All that’s left in the pile are the carob bits, and Danny picks up a few more to drop in his mouth.

“I don’t know,” he says while he chews slowly, “they do have a certain bouquet…a sort of large-grain caress of the taste buds…”

“You heathen.” Rusty sits up indignantly, the sheet slipping off him, and Danny sucks a finger idly.

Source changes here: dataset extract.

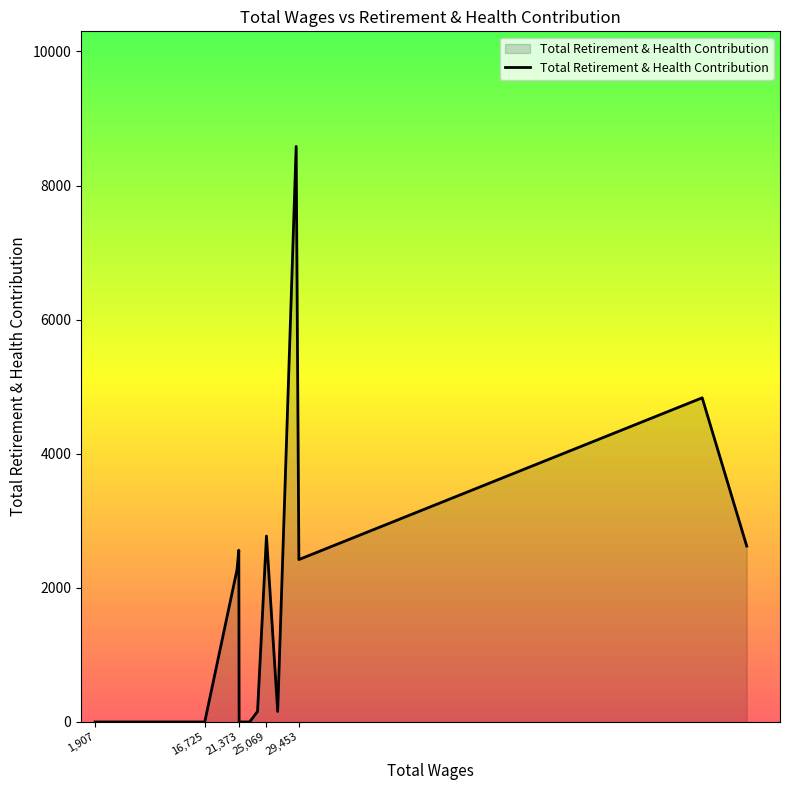

Does the chart display data point markers on the line(s)?

No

“The aftertaste, however,” Danny shifts closer to Rusty, who is already undoing his shirt buttons for the third time that night, “does need a bit of a chaser.”

Rusty helps him out, lips and tongue salty from the cashews as they slide against Danny’s, and Danny grins, because after the survey of the hotel’s vending machine’s he’s already had, he’s sure he can make a killer trail mix.